We appreciate for all those who took part and the resources that were used, we say thank you to the church members, families and friends, and our Lord who is in heaven who knows how much we feel right now.

We thank the church community for supporting us in prayers and all the warm greetings they all have sent to us.

We say thank you and God bless you. Yours in the Lord.

Louie+

 

Francis of Assisi: 4 October-Memorial. The thirteenth-century Italian whose greatest honour was to be known as il Poverello, “the little poor one of Christ.”

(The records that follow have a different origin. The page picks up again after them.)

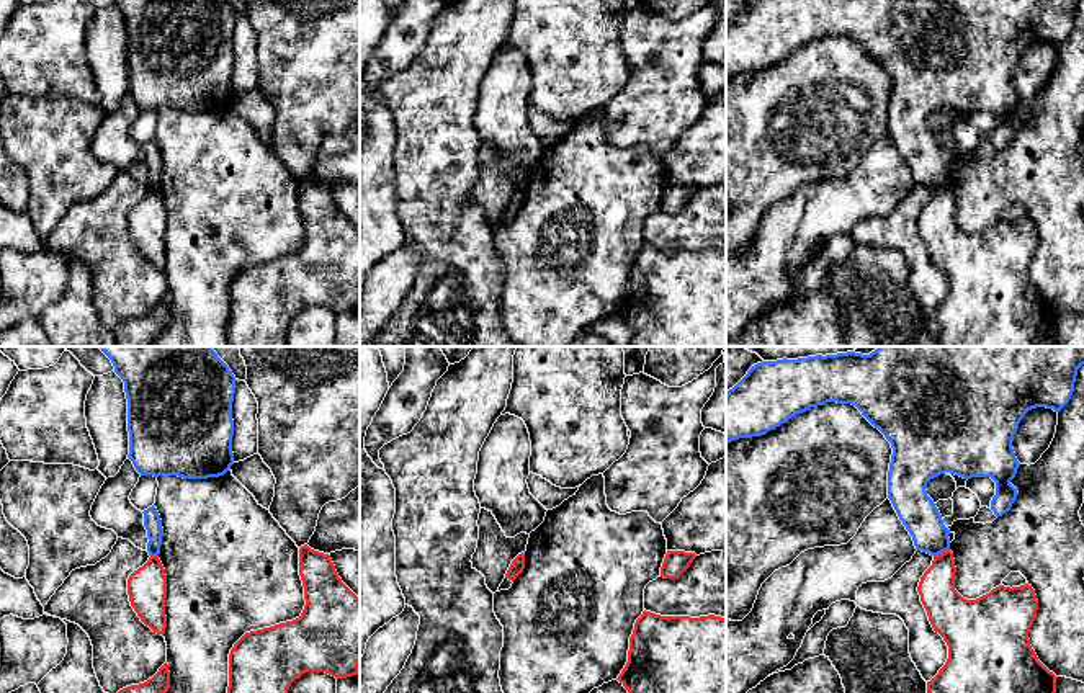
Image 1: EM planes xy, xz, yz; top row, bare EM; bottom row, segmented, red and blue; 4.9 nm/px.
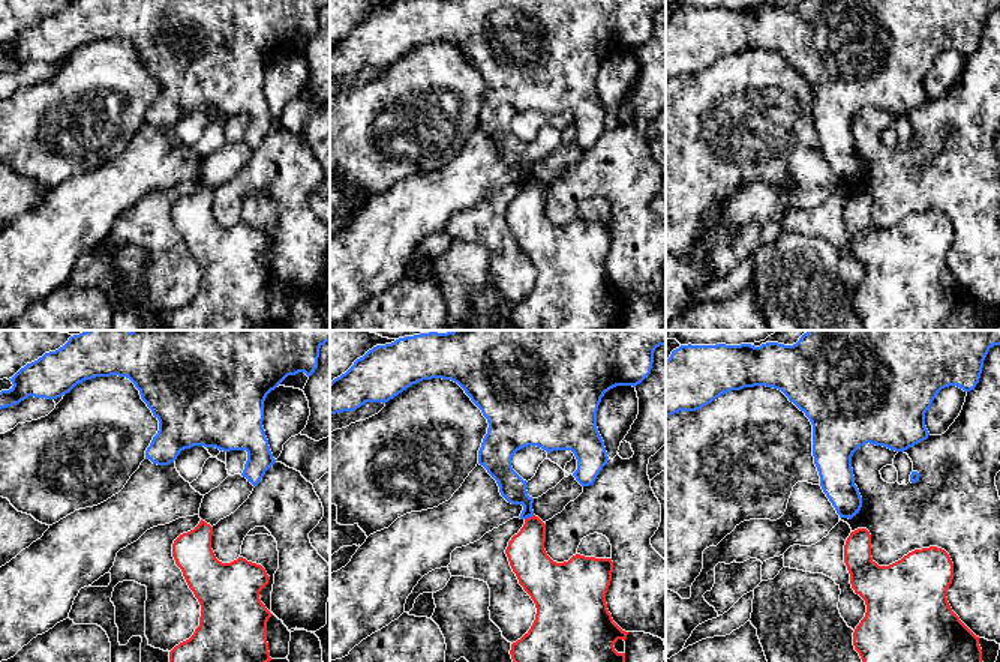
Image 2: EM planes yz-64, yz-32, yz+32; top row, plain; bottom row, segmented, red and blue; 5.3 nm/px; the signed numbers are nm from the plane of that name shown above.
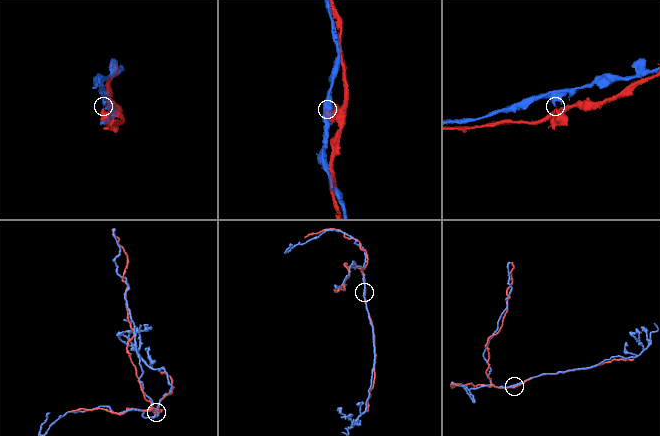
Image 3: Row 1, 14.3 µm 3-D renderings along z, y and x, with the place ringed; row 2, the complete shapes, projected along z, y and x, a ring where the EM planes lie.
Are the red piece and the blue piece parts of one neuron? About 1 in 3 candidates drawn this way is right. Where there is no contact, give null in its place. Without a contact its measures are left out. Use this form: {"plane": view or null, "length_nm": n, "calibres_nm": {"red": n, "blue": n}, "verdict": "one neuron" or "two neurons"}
{"plane": "yz", "length_nm": 90, "calibres_nm": {"red": 180, "blue": 190}, "verdict": "two neurons"}

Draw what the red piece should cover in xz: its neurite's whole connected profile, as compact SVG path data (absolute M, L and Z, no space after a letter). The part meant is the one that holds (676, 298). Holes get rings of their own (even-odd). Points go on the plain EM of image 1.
M644 244L634 257L628 296L616 314L631 329L629 346L726 346L726 253L714 248L661 250Z

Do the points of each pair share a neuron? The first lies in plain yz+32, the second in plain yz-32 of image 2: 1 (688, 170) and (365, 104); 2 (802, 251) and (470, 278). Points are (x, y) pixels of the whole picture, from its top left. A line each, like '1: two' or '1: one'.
1: one
2: one

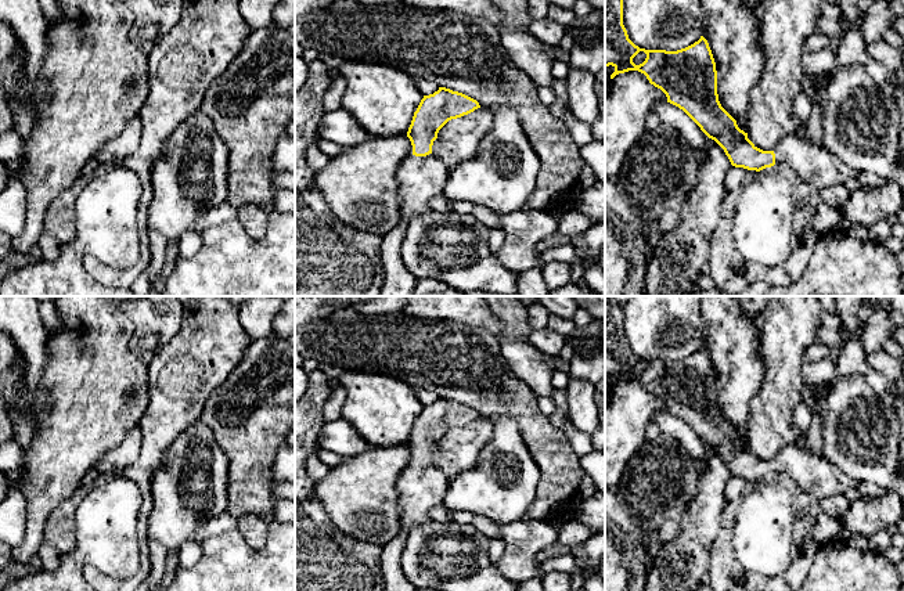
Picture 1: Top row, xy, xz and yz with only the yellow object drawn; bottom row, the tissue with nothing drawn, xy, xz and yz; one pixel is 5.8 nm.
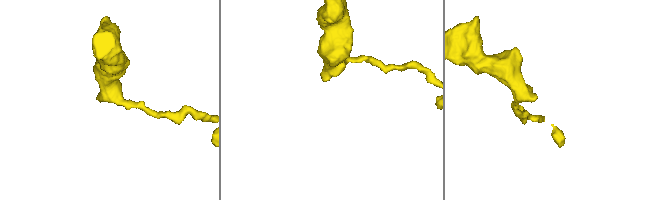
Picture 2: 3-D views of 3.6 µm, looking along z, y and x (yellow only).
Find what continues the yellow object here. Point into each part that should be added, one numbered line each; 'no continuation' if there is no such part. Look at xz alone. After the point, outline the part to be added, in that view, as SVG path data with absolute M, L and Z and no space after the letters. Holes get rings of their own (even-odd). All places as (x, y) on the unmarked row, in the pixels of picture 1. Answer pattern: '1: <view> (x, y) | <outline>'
1: xz (420, 489) | M435 464L411 465L399 476L396 491L400 502L400 531L383 547L381 555L385 591L417 591L400 566L406 538L411 529L429 520L428 512L432 508L443 505L449 484L444 472Z

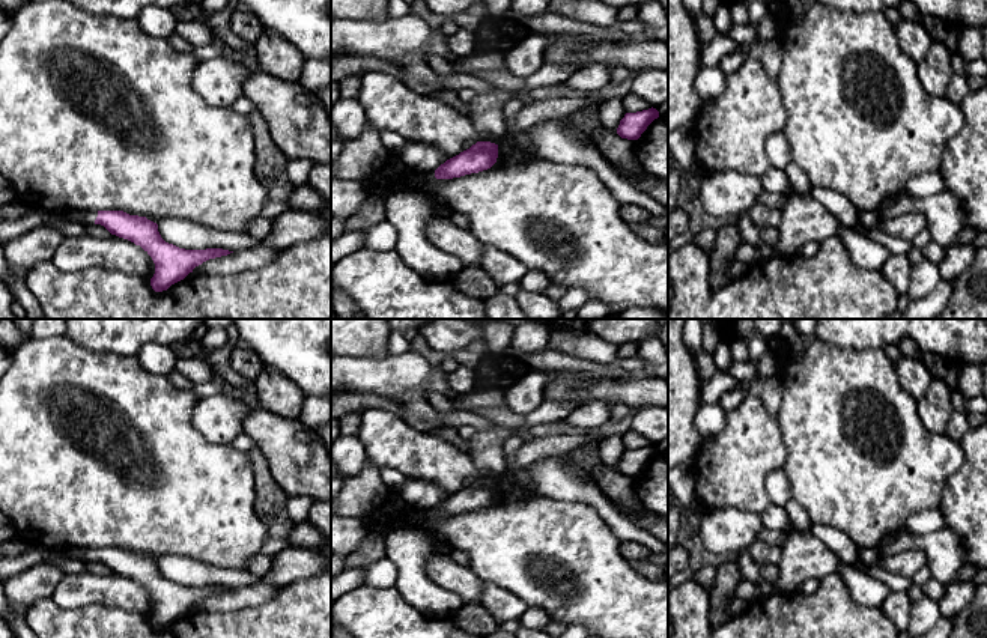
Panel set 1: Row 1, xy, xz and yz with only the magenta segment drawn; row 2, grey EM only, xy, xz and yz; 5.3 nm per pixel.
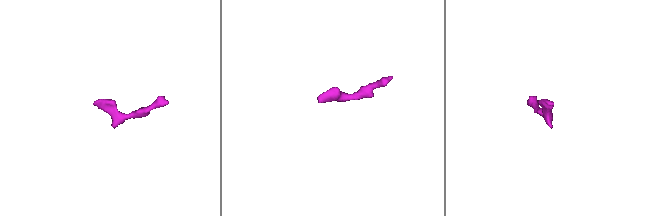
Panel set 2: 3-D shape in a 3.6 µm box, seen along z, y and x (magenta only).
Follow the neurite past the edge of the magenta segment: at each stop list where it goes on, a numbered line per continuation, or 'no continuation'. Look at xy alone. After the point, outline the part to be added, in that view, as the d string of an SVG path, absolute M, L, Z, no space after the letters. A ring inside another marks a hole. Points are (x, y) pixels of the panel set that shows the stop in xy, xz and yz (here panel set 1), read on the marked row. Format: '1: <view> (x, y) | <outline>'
1: xy (85, 217) | M75 211L63 214L68 220L81 223L84 226L95 224L95 220L98 217L98 211Z

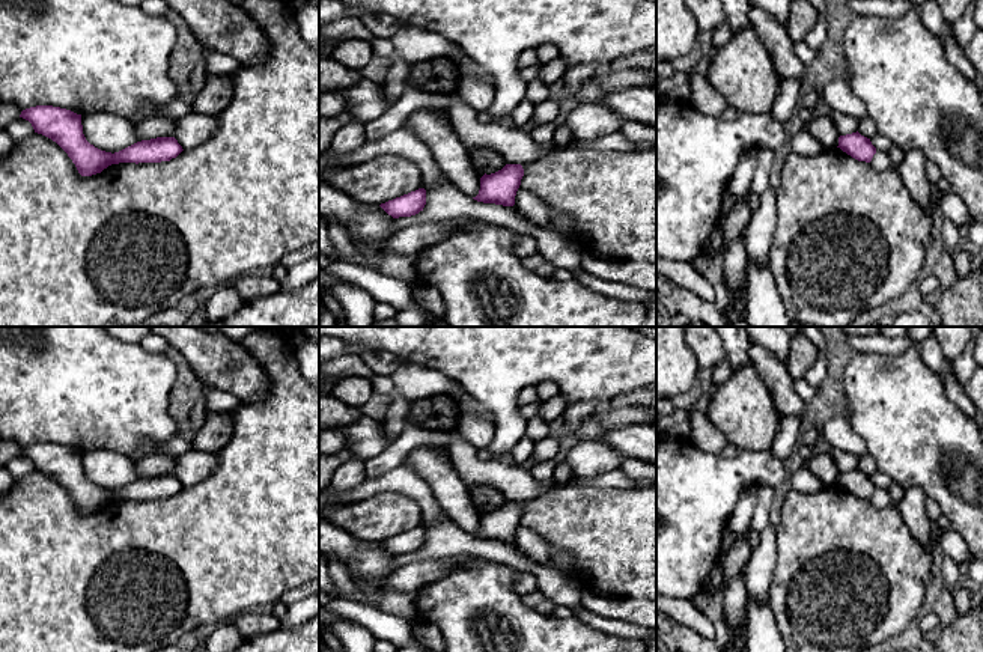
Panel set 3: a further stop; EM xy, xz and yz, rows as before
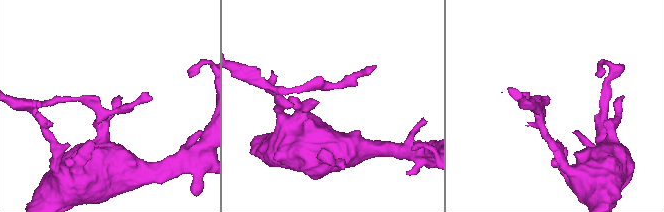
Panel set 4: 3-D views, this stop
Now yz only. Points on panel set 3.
no continuation

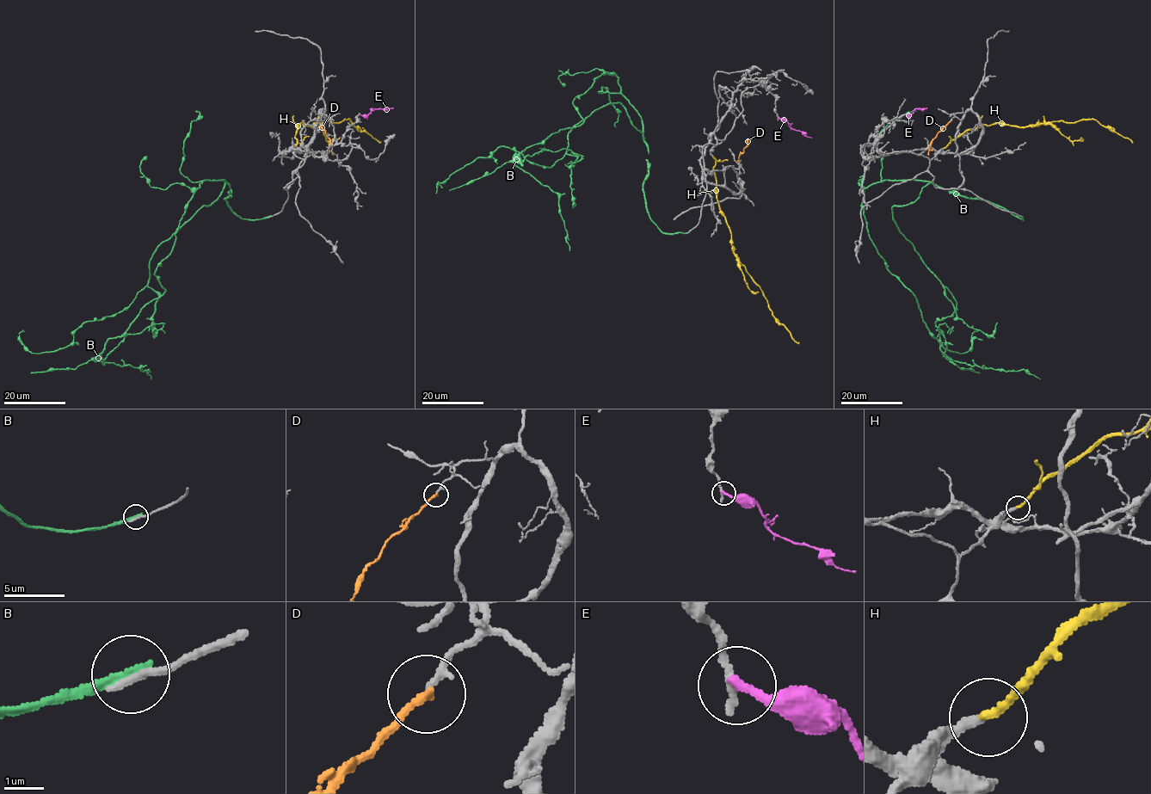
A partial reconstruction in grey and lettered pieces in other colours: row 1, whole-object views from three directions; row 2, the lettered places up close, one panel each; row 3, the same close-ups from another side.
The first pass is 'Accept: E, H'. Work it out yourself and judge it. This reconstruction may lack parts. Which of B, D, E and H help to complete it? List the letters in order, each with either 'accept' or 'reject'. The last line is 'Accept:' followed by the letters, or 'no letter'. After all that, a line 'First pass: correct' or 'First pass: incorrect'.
B: reject
D: accept
E: reject
H: accept
Accept: D, H
First pass: incorrect

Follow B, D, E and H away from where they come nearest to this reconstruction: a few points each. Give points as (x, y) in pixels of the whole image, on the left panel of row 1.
B: (269, 217), (238, 217), (224, 180), (200, 185), (154, 273), (165, 292), (96, 358), (151, 378)
D: (321, 121), (320, 126), (329, 140), (329, 150), (333, 155)
E: (360, 115), (367, 115), (372, 108), (393, 108)
H: (293, 148), (297, 126), (302, 123), (311, 127), (316, 123), (340, 123), (348, 119), (354, 126), (380, 143)

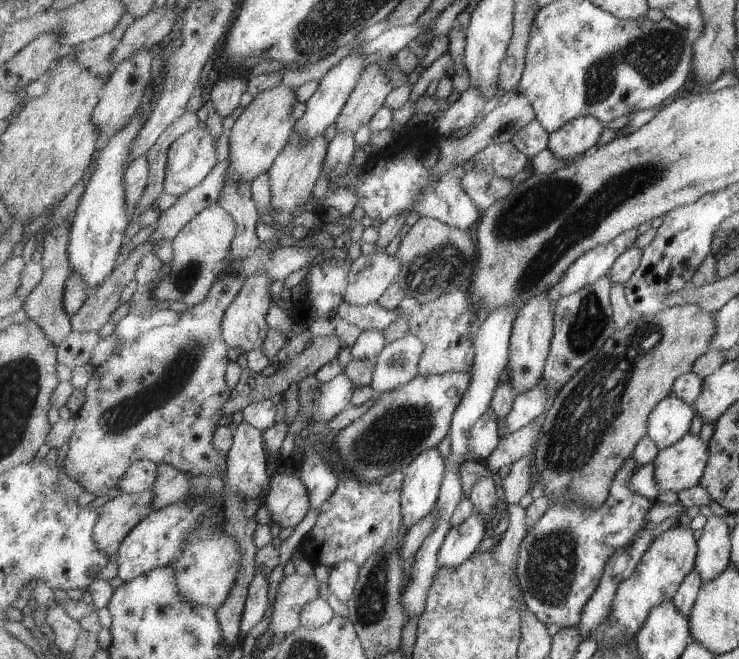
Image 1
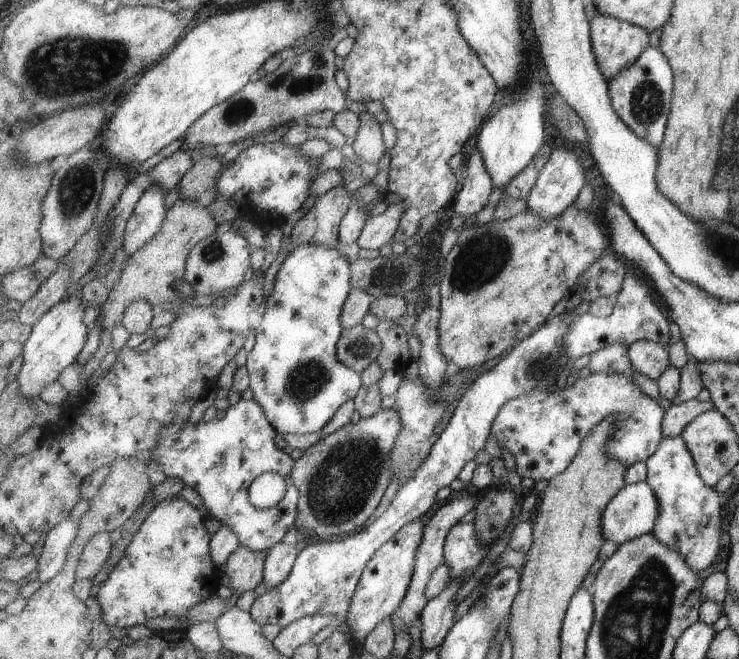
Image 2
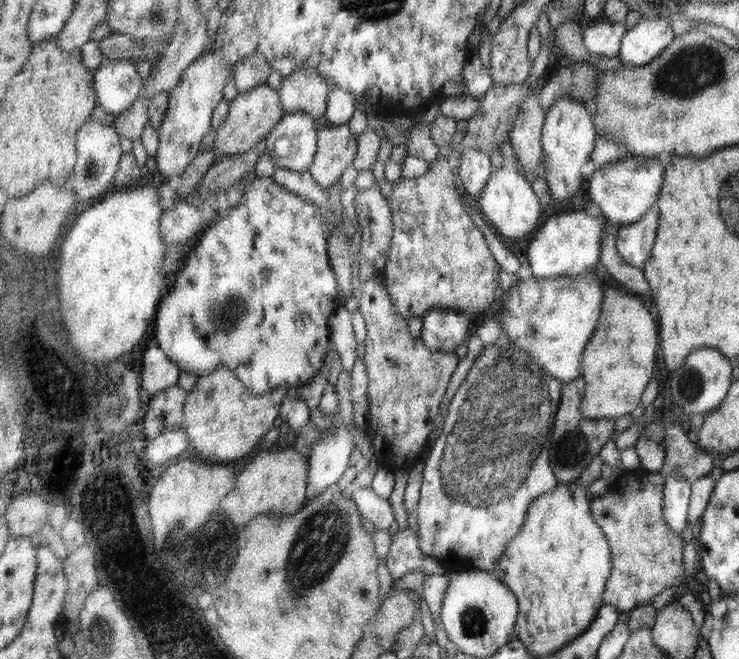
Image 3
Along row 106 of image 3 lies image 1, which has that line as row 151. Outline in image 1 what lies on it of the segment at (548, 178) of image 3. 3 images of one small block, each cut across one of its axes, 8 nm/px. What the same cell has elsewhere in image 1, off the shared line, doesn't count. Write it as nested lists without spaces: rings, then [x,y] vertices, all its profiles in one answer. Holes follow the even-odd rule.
[[[594,116],[573,119],[550,134],[548,149],[562,161],[575,161],[592,153],[598,145],[605,125]]]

He grew up in a very wealthy family and seemed to have not a care in the world until he was twenty years old, when a chance encounter with a leper left him appalled by his own uselessness. Soon afterwards he heard Jesus speaking to him from a painting of the crucifixion over the altar of a local church. He threw away his wardrobe and renounced his father’s wealth in order to care for the poor and the crippled. In 1208 he heard the commission which the risen Lord gave to his apostles, “Go, make all nations my disciples,” and knew that it was also addressed to him. Francis began to train his followers for the task of making Jesus truly known and loved among the ordinary people of Italy. Out of this movement developed the Order of the Lesser Brethren, commonly called the Franciscans.

Francis cared deeply for his new Order, but he also grew restless as it became an established institution of the Church. He distanced himself from its day-to-day life and eventually went his own way as he strove to imitate Christ’s total obedience to God. Two years before his death he was granted a sign which manifested this desire. One September day in 1224, he had a vision of the Crucified borne on the wings of a seraph. As the vision withdrew, the wounds of Jesus appeared in Francis’s own flesh — the scars like nail-wounds on his hands and feet, and in his right side a scar like a spear-wound. These marks, called the stigmata, remained on Francis’s body until his death two years later.